The rules regarding the alternative worlds reality, and who knows of it, and has what power to get there (either through doorways - before Houdini and Conan Doyle steal them for their master - or through portraits done by the artist from The Picture of Dorian Gray) - all was very woolly and vague for me at first.
So too seemed the plot - it took far too far before I had a handle on what was supposed to be the quest featured in this volume - so far in it goes against my nature to discuss things on so high a page number. And there remain aspects of the time travelling side of the saga, aspects regarding the causes, clauses and consequences, that I still haven't got my head around.

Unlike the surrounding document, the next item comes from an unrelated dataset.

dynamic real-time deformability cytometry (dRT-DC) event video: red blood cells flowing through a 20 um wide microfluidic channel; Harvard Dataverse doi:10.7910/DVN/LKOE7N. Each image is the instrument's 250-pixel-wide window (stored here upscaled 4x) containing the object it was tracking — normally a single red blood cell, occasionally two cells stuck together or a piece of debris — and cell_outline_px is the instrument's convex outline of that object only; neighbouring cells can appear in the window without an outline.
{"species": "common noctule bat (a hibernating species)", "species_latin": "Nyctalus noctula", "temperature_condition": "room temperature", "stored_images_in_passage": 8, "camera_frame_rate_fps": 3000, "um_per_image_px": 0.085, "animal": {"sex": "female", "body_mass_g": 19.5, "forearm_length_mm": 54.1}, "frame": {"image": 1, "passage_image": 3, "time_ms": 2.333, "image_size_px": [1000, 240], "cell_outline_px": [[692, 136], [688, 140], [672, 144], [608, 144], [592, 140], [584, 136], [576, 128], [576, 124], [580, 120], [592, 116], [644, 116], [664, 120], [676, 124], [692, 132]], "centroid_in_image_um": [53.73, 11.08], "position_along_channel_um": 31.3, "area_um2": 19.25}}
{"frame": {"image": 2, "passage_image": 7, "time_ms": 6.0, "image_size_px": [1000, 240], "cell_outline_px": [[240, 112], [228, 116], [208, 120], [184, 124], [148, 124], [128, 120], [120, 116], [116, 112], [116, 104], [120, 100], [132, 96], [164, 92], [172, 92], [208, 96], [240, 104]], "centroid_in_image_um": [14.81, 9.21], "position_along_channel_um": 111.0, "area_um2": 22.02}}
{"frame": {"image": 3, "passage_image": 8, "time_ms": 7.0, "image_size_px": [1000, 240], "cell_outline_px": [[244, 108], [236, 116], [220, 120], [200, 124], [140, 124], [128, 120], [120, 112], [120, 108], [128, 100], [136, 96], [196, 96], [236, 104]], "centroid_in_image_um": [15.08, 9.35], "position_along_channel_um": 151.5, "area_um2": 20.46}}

I have got my head around the merits of the book, however. Prime amongst them, for me, is the definitive way anything and everything can find a way into things. Nowhere else will Greek and Norse myth, and classical children's literature, meet over Arthurian legend, so completely, compellingly, and, most importantly, most sensibly. The author's ease extends to character, from reimaginings of known people, to others we might think we haven't met before, such as the misplaced young Rose here.
I am sure if a full-on fantasy drama sequence could be had Owen would be competent at it - he writes action, movement, location, and the difficult art of many characters interacting simultaneously all very well. It's just this book, with its longueurs before the crux of things is met, does not allow him to enter full flight.
It's at this point I look over what I've written here and realise I have already said more I thought I would be saying, but that's to this book's merit. This is definitely not a slapdash brainless actioner - the author comes across as far too intelligent for that, and if it were ever filmed (which I can't see happening) it would be a lot more arthouse than popcorn flummery.
I still find it hard to relate to the entire series, however long it turns out to be - Owen already has one decalogue under his belt. But this certainly suggests, and strongly, a distinctive alternative to the teen fantasy norm. It might flummox people - certainly I don't think starting here is to be advised, what with Captain Nemo coming back to life after several characters have already seen him into his grave, and Stephen both disappearing and still being around for the finale.
It also might flummox those people expecting a dragon saga - they are there, but they take a lot of seeking out.
But despite all my brow furrowing, and wondering just what I'd missed, I did find the flow and drama of the story, the craft and knowledge of the author, quite absorbing long enough before the end. Sometimes you have to live as a fantasy hero yourself - with a struggle to face, but one that's worth it.
I must thank the kind and nice publishers for my review copy.
This is immeasurably better than the graphic novels of "The League of Extraordinary Gentlemen". You might be better off filing it next to Jasper Fforde's original playful mixtures, especially when, here at least, the comedy comes stronger as one gets more settled into things.
Teen fantasy readers should be prepared to be absorbed further in Victorian times with the trilogy starting with Mortlock by John Mayhew.